Re: [PATCH v2 3/6] net: ocelot: pre-compute injection frame header content

Clément Léger <clement.leger@xxxxxxxxxxx> · Mon, 15 Nov 2021 17:03:41 +0100

Le Mon, 15 Nov 2021 14:31:06 +0000,
Vladimir Oltean <vladimir.oltean@xxxxxxx> a écrit :

> On Mon, Nov 15, 2021 at 03:06:20PM +0100, Clément Léger wrote:
> > Le Mon, 15 Nov 2021 06:08:00 -0800,
> > Jakub Kicinski <kuba@xxxxxxxxxx> a écrit :
> >  
> > > On Mon, 15 Nov 2021 11:13:44 +0100 Clément Léger wrote:  
> > > > Test on standard packets with UDP (iperf3 -t 100 -l 1460 -u -b 0 -c *)
> > > > - With pre-computed header: UDP TX: 	33Mbit/s
> > > > - Without UDP TX: 			31Mbit/s  
> > > > -> 6.5% improvement  
> > > >
> > > > Test on small packets with UDP (iperf3 -t 100 -l 700 -u -b 0 -c *)
> > > > - With pre-computed header: UDP TX: 	15.8Mbit/s
> > > > - Without UDP TX: 			16.4Mbit/s  
> > > > -> 4.3% improvement  
> > >
> > > Something's wrong with these numbers or I'm missing context.
> > > You say improvement in both cases yet in the latter case the
> > > new number is lower?  
> >
> > You are right Jakub, I swapped the last two results,
> >
> > Test on small packets with UDP (iperf3 -t 100 -l 700 -u -b 0 -c *)
> >  - With pre-computed header: UDP TX: 	16.4Mbit/s
> >  - Without UDP TX: 			15.8Mbit/s  
> >  -> 4.3% improvement  
> 
> Even in reverse, something still seems wrong with the numbers.
> My DSPI controller can transfer at a higher data rate than that.
> Where is the rest of the time spent? Computing checksums?

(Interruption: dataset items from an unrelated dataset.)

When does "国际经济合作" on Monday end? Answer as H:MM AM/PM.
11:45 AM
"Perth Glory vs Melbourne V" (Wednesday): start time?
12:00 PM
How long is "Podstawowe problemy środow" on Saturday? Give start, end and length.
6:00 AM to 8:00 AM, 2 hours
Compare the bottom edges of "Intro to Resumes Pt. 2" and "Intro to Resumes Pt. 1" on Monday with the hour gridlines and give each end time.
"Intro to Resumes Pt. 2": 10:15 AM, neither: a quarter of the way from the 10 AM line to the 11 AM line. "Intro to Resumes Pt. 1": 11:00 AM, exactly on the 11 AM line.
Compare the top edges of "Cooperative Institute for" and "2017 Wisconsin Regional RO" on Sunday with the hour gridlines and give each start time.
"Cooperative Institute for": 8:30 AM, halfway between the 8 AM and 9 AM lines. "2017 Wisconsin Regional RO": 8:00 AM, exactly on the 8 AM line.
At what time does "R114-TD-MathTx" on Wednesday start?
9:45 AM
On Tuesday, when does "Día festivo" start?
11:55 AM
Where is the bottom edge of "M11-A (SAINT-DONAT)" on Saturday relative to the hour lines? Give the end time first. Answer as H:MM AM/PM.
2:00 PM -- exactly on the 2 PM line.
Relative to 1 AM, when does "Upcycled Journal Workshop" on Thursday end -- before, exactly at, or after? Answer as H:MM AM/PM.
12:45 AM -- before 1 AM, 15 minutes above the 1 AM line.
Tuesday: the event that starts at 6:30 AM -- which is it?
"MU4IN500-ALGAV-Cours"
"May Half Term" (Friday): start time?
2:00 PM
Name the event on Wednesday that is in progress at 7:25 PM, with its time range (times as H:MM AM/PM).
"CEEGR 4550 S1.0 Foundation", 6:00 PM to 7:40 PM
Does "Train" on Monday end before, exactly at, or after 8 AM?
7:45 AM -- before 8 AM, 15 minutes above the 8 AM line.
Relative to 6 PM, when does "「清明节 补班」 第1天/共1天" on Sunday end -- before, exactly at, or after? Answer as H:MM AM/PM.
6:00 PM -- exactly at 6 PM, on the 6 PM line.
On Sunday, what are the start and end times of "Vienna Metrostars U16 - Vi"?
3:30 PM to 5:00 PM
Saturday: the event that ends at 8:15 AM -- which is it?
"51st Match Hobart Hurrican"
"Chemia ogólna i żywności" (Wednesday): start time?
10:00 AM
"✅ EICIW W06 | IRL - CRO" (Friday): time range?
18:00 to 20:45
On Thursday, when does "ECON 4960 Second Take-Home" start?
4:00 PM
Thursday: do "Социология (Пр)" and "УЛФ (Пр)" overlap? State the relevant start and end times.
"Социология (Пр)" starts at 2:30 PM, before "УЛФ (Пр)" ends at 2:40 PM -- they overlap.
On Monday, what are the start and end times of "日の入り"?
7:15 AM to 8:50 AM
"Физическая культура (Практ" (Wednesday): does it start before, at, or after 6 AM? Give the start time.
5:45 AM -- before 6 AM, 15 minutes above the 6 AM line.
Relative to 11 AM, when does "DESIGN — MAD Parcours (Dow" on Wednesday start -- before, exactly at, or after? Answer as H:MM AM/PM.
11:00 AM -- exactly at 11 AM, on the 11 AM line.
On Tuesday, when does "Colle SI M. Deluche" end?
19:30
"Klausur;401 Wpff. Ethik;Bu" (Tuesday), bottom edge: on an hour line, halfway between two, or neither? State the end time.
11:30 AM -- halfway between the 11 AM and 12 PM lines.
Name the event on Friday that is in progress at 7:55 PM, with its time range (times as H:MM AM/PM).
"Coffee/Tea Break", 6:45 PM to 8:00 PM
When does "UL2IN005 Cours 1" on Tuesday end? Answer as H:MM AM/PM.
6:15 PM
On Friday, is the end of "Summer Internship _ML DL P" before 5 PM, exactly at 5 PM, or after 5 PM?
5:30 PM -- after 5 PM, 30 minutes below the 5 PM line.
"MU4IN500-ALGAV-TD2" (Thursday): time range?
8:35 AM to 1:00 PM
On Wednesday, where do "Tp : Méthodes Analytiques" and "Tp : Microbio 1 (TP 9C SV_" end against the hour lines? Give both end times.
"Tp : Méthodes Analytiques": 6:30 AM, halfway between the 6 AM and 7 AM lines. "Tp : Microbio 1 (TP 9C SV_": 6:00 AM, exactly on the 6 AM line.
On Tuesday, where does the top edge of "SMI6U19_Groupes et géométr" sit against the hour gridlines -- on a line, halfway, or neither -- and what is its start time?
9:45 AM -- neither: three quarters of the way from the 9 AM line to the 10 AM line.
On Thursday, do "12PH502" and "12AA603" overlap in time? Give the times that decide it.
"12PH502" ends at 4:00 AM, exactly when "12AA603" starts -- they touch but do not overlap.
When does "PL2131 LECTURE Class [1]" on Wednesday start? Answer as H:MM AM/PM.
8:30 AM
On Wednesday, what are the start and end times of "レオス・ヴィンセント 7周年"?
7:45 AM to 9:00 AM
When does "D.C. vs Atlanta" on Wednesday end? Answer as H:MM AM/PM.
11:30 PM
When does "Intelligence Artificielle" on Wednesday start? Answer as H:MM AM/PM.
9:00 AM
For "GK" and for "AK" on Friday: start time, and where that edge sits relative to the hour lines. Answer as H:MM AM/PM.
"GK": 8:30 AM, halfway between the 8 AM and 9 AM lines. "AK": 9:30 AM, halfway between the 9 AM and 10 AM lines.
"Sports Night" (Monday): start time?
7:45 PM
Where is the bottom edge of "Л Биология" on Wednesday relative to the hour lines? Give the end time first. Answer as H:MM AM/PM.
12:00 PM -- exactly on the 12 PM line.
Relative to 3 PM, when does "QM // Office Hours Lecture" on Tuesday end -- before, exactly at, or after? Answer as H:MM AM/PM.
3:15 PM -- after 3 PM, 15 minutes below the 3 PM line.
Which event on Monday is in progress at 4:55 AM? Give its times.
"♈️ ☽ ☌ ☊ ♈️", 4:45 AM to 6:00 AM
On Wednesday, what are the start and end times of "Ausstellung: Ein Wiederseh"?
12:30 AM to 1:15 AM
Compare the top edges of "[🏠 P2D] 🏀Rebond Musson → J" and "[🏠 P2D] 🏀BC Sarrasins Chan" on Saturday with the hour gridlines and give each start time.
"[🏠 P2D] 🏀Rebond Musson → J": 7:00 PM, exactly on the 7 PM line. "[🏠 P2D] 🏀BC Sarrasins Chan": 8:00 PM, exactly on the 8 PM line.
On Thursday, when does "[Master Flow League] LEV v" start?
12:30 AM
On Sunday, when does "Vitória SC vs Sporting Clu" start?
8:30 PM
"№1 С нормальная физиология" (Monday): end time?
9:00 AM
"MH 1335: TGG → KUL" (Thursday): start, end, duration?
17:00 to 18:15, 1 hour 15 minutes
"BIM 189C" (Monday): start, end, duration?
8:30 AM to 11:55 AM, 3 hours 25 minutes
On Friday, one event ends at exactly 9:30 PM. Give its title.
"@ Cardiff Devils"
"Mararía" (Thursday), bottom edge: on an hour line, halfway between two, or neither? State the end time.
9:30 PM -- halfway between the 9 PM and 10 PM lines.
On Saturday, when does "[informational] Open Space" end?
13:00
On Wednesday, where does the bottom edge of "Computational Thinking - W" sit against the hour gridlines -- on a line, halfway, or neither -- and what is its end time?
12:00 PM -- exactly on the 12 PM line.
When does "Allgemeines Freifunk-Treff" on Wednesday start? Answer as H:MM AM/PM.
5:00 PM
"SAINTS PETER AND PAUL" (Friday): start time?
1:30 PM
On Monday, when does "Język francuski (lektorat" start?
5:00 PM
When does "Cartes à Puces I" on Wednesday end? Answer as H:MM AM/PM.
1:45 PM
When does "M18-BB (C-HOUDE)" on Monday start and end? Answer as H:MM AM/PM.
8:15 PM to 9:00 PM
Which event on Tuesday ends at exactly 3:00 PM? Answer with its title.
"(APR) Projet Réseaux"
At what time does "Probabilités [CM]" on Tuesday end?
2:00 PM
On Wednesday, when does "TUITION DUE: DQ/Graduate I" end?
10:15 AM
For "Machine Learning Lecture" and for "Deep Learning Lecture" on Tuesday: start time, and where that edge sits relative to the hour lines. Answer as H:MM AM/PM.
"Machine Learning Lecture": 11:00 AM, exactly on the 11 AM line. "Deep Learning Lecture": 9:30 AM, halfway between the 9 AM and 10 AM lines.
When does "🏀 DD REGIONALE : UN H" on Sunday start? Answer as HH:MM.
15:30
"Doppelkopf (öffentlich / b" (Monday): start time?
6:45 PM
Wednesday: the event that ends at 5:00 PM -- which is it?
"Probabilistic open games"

While adding FDMA support, I was surprised by the low performances I
encountered so I spent some times trying to understand and find where
the time was spent. First, I ran a iperf in loopback (using lo) and it
yielded the following results (of course RX/TX runs on the same CPU in
this case):

TCP (iperf3 -c localhost):
 - RX/TX: 84.0Mbit/s

UDP (iperf3 -u -b 0 -c localhost):
 - RX/TX: 65.0Mbit/s

So even in localhost mode, the CPU is already really slow and can only
sustain a really small "throughput". I then tried to check the
performances using the CPU based injection/extraction, and I obtained
the following results:

TCP: (iperf3 -u -b 0 -c)
 - TX: 11.8MBit/s
 - RX: 21.6Mbit/s

UDP (iperf3 -u -b 0 -c)
 - TX: 13.4Mbit/s
 - RX: Not even possible, CPU never succeed to extract a single packet

I then tried to find where was the time spent with ftrace (I kept only
the relevant functions that consume most of the time), the following
results were recorded when using iperf3 with CPU based
injection/extraction.

In TCP TX, a lot of time is spent doing copy from user:

41.71%  iperf3   [kernel.kallsyms]  [k] __raw_copy_to_user
 6.65%  iperf3   [kernel.kallsyms]  [k] _raw_spin_unlock_irqrestore
 3.23%  iperf3   [kernel.kallsyms]  [k] do_ade
 2.10%  iperf3   [kernel.kallsyms]  [k] __ocelot_write_ix
 2.10%  iperf3   [kernel.kallsyms]  [k] handle_adel_int
 ...

In TCP RX, numbers are even worse for the time spent in
__raw_copy_to_user:

62.95% iperf3   [kernel.kallsyms]  [k] __raw_copy_to_user
 1.97% iperf3   [kernel.kallsyms]  [k] _raw_spin_unlock_irqrestore
 1.15% iperf3   [kernel.kallsyms]  [k] __copy_page_start
 1.07% iperf3   [kernel.kallsyms]  [k] __skb_datagram_iter
 ...

In UDP TX, some time is spent handling locking and unaligned copies
as well as pushing packets. Unaligned copies are due to the driver
accessing all directly the bytes of the packets as word whhich might be
bad when there is misalignement.

17.97%  iperf3   [kernel.kallsyms]  [k] _raw_spin_unlock_irqrestore
11.94%  iperf3   [kernel.kallsyms]  [k] do_ade
 9.07%  iperf3   [kernel.kallsyms]  [k] __ocelot_write_ix
 7.74%  iperf3   [kernel.kallsyms]  [k] handle_adel_int
 5.78%  iperf3   [kernel.kallsyms]  [k] copy_from_kernel_nofault
 4.71%  iperf3   [kernel.kallsyms]  [k] __compute_return_epc_for_insn
 2.51%  iperf3   [kernel.kallsyms]  [k] regmap_write
 2.31%  iperf3   [kernel.kallsyms]  [k] __compute_return_epc
 ...

In UDP RX (iperf3 with -b 5M to ensure packets are received), time is
spent in floating point emulation and other various function.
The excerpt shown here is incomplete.